* Task details *
Can you format the data below as a JSON list of strings, one string per line, with blank lines dropped? Leave the pictures out of your answer.

* Provided material *
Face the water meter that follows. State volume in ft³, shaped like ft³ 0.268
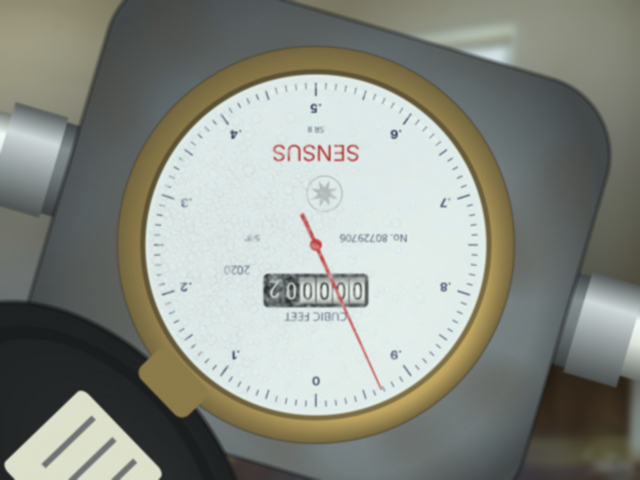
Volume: ft³ 1.93
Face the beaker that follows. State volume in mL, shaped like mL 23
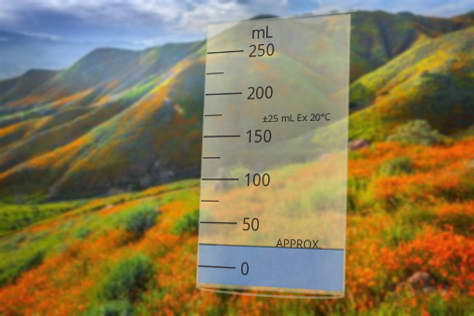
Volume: mL 25
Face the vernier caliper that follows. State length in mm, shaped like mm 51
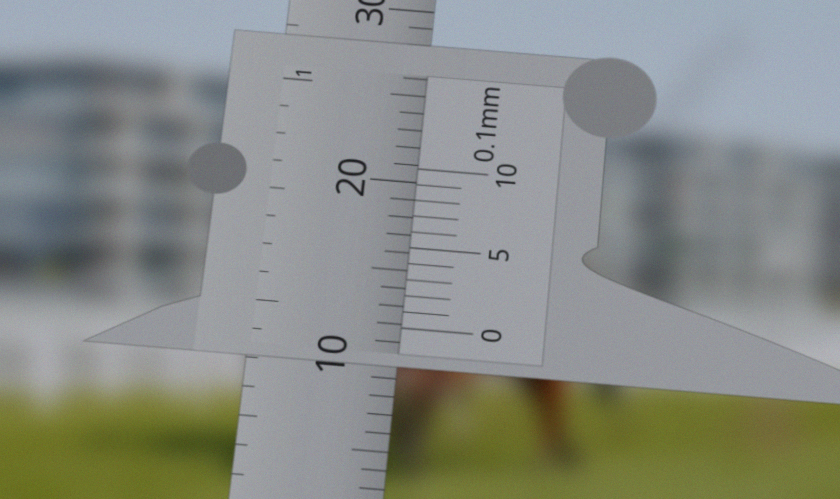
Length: mm 11.8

* Solved exercise *
[
  "Face the water meter that follows. State volume in ft³, shaped like ft³ 0.268",
  "Volume: ft³ 1.93",
  "Face the beaker that follows. State volume in mL, shaped like mL 23",
  "Volume: mL 25",
  "Face the vernier caliper that follows. State length in mm, shaped like mm 51",
  "Length: mm 11.8"
]